A noi pare che tutto ciò mortifichi non solo l' indipendenza della magistratura, ma anche, e forse soprattutto, la funzione del difensore, il processo come luogo esclusivo per l'accertamento del fatto e la valutazione della personalità dell'imputato.

Tutto questo avviene nel momento in cui il Parlamento, con il disegno di legge Cirielli-Vitali (mentre con la modifica del regime della prescrizione vanifica ogni risposta penale anche per reati di notevole gravità), fissa per i recidivi in reati minori limiti di pena minimi anche di quattro anni e mezzo, con l'abolizione dei benefici penitenziari: eppure l'art. 27 della Costituzione sul carattere rieducativo della pena è ancora vigente.

Quando si parla della necessità di adeguare le sentenze al sano sentimento popolare ci turbano pericolose memorie.

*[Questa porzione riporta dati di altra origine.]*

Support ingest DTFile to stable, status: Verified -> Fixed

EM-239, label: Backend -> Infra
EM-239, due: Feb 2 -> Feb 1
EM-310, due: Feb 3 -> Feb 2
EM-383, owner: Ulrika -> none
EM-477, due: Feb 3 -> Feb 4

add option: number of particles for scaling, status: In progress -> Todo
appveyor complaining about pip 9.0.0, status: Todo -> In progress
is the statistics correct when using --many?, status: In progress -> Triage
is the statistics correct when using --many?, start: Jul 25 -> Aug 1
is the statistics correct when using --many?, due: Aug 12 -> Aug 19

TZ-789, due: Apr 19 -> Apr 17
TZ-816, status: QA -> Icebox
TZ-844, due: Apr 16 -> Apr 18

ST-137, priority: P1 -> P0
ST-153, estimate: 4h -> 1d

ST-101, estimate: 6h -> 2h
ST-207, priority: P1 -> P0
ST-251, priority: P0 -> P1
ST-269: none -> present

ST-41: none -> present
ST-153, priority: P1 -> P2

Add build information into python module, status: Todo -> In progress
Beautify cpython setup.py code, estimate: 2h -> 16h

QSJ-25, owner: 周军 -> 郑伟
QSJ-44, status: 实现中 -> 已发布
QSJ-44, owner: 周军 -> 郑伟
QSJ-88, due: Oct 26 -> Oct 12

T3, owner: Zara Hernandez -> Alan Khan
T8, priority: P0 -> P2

Quando il ministro della giustizia entra nel merito di decisioni giudiziarie, criticando la decisione di un giudice di Lecco e approvando quella di un giudice di Busto Arsizio, vi è da preoccuparsi per il sereno esercizio della giurisdizione. Quando un altro ministro presenzia ad una manifestazione in cui si disprezzano le sentenze, si mostrano lapidi per un procuratore della Repubblica, si lanciano invettive contro un giudice reo di aver assolto un imputato islamico e un altro giudice che ha applicato un patteggiamento a due nomadi, la preoccupazione è massima. I magistrati hanno accettato, come parte del rischio professionale, di entrare nel mirino di gruppi terroristi e di gruppi mafiosi, ma è difficile accettare questo livello di attacchi che coinvolgono esponenti del governo. Vorremmo discutere con le associazioni forensi questi argomenti, che non possono essere in nessun modo sottovalutati. Siamo sicuri che un confronto non potrebbe che vederci concordi, avvocati e magistrati, nella difesa di un esercizio indipendente e sereno della giurisdizione, libero da demagogiche strumentalizzazioni.